Bresnik von Thiems Stärke überzeugt

Unabhängig von der Fünfsatzniederlage von Dominic Thiem gegen Pedro Cachin in der ersten Paris-Runde glaubt auch sein Ex-Coach Günter Bresnik nach wie vor an eine Rückkehr des Niederösterreichers in weit höhere Sphären. Thiem habe es in den vergangenen Jahren etwas schleifen lassen, doch nun sieht der 62-Jährige den früheren US-Open-Sieger wieder auf dem richtigen Weg – nicht zuletzt dank des Trainerwechsels zu Benjamin Ebrahimzadeh.

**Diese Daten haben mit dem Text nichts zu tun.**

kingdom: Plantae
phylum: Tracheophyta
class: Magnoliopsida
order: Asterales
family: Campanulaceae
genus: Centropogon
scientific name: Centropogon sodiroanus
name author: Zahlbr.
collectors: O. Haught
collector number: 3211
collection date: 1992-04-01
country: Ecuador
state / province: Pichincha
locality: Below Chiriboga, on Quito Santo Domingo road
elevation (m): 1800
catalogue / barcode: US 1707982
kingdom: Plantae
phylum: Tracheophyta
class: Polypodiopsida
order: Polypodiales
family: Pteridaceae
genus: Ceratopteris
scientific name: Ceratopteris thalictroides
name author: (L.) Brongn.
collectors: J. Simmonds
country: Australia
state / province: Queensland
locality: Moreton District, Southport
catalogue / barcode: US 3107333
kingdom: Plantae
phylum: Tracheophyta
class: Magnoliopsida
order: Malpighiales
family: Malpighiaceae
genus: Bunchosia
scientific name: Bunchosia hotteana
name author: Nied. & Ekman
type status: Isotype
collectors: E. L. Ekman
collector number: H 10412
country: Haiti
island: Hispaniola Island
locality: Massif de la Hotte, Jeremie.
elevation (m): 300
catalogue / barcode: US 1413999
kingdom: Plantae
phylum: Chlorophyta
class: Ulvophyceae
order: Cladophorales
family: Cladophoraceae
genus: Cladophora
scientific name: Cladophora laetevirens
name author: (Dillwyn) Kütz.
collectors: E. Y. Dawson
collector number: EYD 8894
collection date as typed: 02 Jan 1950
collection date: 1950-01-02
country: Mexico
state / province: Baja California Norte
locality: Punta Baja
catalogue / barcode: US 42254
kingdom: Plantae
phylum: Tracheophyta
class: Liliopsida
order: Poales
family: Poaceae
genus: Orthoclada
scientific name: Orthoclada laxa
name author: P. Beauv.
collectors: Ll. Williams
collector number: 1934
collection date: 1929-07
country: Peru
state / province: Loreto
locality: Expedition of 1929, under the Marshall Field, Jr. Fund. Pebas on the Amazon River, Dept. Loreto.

„Das ist ein guter Trainer. Für mich kein Touringcoach, und das ist ein Riesenunterschied. Ich gehe davon aus, dass er sich langfristig überlegt, was gemacht gehört, damit Dominic wieder so spielt wie von 2016 bis 2020. In der Zeit war er Woche für Woche unter den Topfavoriten. Ich bin sicher, dass hochprozentig in Training investiert wurde“, sagte Bresnik zur APA.

Wesentlich sei, dass sich der Spieler weiterentwickle. „Es gibt zwei Arten von Trainern: Die, die entwickeln, und welche, die verwalten“, erklärt Bresnik. „Dass jemand nur mit dem haushaltet, was man ihm in die Hand drückt und nicht wirklich produktiv etwas schafft, ist für mich bescheiden.“ Zu letzterer Kategorie gehört Ebrahimzadeh für Bresnik keinesfalls.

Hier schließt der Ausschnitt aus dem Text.